*Provided data*.
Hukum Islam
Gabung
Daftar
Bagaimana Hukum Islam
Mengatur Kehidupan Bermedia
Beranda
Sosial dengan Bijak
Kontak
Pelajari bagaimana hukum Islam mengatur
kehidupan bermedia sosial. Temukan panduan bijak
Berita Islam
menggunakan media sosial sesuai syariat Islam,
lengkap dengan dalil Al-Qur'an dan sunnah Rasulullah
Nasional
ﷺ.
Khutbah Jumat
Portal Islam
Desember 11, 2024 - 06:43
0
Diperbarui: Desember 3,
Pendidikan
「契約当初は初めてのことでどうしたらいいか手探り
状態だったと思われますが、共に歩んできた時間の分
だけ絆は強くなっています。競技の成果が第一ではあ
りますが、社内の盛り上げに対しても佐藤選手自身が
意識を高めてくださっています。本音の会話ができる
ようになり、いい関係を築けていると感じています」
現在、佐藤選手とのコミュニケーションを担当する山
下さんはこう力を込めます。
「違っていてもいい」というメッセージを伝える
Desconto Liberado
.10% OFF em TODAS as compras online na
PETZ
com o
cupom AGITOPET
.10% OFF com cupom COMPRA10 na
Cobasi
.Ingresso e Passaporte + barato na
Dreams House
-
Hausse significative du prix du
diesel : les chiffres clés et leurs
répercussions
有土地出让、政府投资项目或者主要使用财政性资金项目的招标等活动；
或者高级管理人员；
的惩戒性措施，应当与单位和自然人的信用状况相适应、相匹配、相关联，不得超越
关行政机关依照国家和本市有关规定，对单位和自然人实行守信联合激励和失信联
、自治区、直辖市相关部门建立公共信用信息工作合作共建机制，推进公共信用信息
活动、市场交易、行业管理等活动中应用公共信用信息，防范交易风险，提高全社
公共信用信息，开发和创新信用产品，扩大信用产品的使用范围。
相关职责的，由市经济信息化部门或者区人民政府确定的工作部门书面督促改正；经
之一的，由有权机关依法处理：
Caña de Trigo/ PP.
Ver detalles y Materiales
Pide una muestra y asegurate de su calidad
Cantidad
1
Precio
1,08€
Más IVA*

*Your objective*. Nothing in the records above may be left out; repeat them exactly.

*Response*.
Hukum Islam
Gabung
Daftar
Bagaimana Hukum Islam
Mengatur Kehidupan Bermedia
Beranda
Sosial dengan Bijak
Kontak
Pelajari bagaimana hukum Islam mengatur
kehidupan bermedia sosial. Temukan panduan bijak
Berita Islam
menggunakan media sosial sesuai syariat Islam,
lengkap dengan dalil Al-Qur'an dan sunnah Rasulullah
Nasional
ﷺ.
Khutbah Jumat
Portal Islam
Desember 11, 2024 - 06:43
0
Diperbarui: Desember 3,
Pendidikan
「契約当初は初めてのことでどうしたらいいか手探り
状態だったと思われますが、共に歩んできた時間の分
だけ絆は強くなっています。競技の成果が第一ではあ
りますが、社内の盛り上げに対しても佐藤選手自身が
意識を高めてくださっています。本音の会話ができる
ようになり、いい関係を築けていると感じています」
現在、佐藤選手とのコミュニケーションを担当する山
下さんはこう力を込めます。
「違っていてもいい」というメッセージを伝える
Desconto Liberado
.10% OFF em TODAS as compras online na
PETZ
com o
cupom AGITOPET
.10% OFF com cupom COMPRA10 na
Cobasi
.Ingresso e Passaporte + barato na
Dreams House
-
Hausse significative du prix du
diesel : les chiffres clés et leurs
répercussions
有土地出让、政府投资项目或者主要使用财政性资金项目的招标等活动；
或者高级管理人员；
的惩戒性措施，应当与单位和自然人的信用状况相适应、相匹配、相关联，不得超越
关行政机关依照国家和本市有关规定，对单位和自然人实行守信联合激励和失信联
、自治区、直辖市相关部门建立公共信用信息工作合作共建机制，推进公共信用信息
活动、市场交易、行业管理等活动中应用公共信用信息，防范交易风险，提高全社
公共信用信息，开发和创新信用产品，扩大信用产品的使用范围。
相关职责的，由市经济信息化部门或者区人民政府确定的工作部门书面督促改正；经
之一的，由有权机关依法处理：
Caña de Trigo/ PP.
Ver detalles y Materiales
Pide una muestra y asegurate de su calidad
Cantidad
1
Precio
1,08€
Más IVA*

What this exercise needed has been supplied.